Okay, so in February of this year I was feeling really blue and didn't really feel like doing much. All i did was go on twitter and read useless tweet after useless tweet. Then I came across an account that seemed to be nice. So I followed the account and got a follow back not to long after. I messaged her and she responded back.

We had a nice conversation. I thought that would be it, but no we continued talking for days afterward. Her name is Taylor. Taylor and I seemed to have much in common. We just got along right away. She took away some of the pain i'd been feeling for a while. I felt my purpose coming back to life. We soon realized that with the distance between us, Taylor living in Colorado and me living in Ontario, that we probably would never meet.

I told my best friend that met an awesome person off Twitter. She told me to be careful. I asked her why. She told me "I know you. If you continue talking to this girl you are gonna fall for her. And the distance between you is gonna break your heart." I told her "No way, i'll be fine"  Nonetheless my best friend was not buying it.

I continued talking to Taylor, completely ignoring my best friends advice. Seemed fine to me. I had made a new friend I could talk to about anything. About a month later Taylor and I Skyped for the first time. Her, never using Skype before was confused at first. Didn't work so well the first time. We skyped the next night and it went fine. Well in a week we skyped like 6 out of 7 days.We had become great friends in a very short period of time.

One day my disability was really upsetting me and she was quite concerned so it was her mission to cheer me up. We skyped for over 3 hours that night. She told me "I know... And the thing that sucks is that there's nothing I could really say to make it better... I'm here for you no matter what though. Forever. You know I'd be there in two seconds flat if it was possible.." That was definitely something i wanted to hear. She continued with the inspiration. "I'm not going to tell you that everything's going to be okay. That's not true for anybody because there's always going to be something not okay. But right now, I'm here and tonight things will be okay."

After the seriousness was over we had a bit of less serious talk because i was feeling better. Her job was done. Then she went for a week long trip. So for the first time in a month and a half of talking everyday, it would be the first time we wouldn't communicate for a bit. When Taylor came back, we picked up where we left off. Fast forward to May. I fell in love with Taylor. My best friend was right! My stomach was in knots, the first two weeks of May.

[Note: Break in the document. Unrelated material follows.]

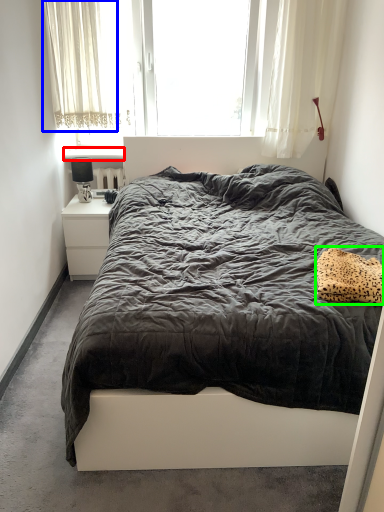
Question: Estimate the real-world distances between objects in this image. Which object is farther from window sill (highlighted by a red box), curtain (highlighted by a blue box) or pillow (highlighted by a green box)?

Choices:
 (A) curtain
 (B) pillow

Answer: (B)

I had to tell Taylor, even though I knew there was no way she felt the same about me. But i wanted to Skype to tell her. So this Tuesday we did. When I told her all she said was "Okay" I didn't really like Taylor's reaction that's for sure. But she seemed okay with it. On Wednesday she cleared everything up. She just wasn't sure how to let me down easy. I'm glad I told her though. Now we got past that, and we are now closer friends because of that. Tomorrow she is going for a two week trip. I'll miss her a lot, but I have some things going on in my life that will have my mind preoccupied. When she comes back we will probably continue where we left off, well hopefully. The last few girls I fell for; well I don't talk to them anymore. I'm pretty sure I won't stop communicating with Taylor. If I do, i'm sorry in advanced!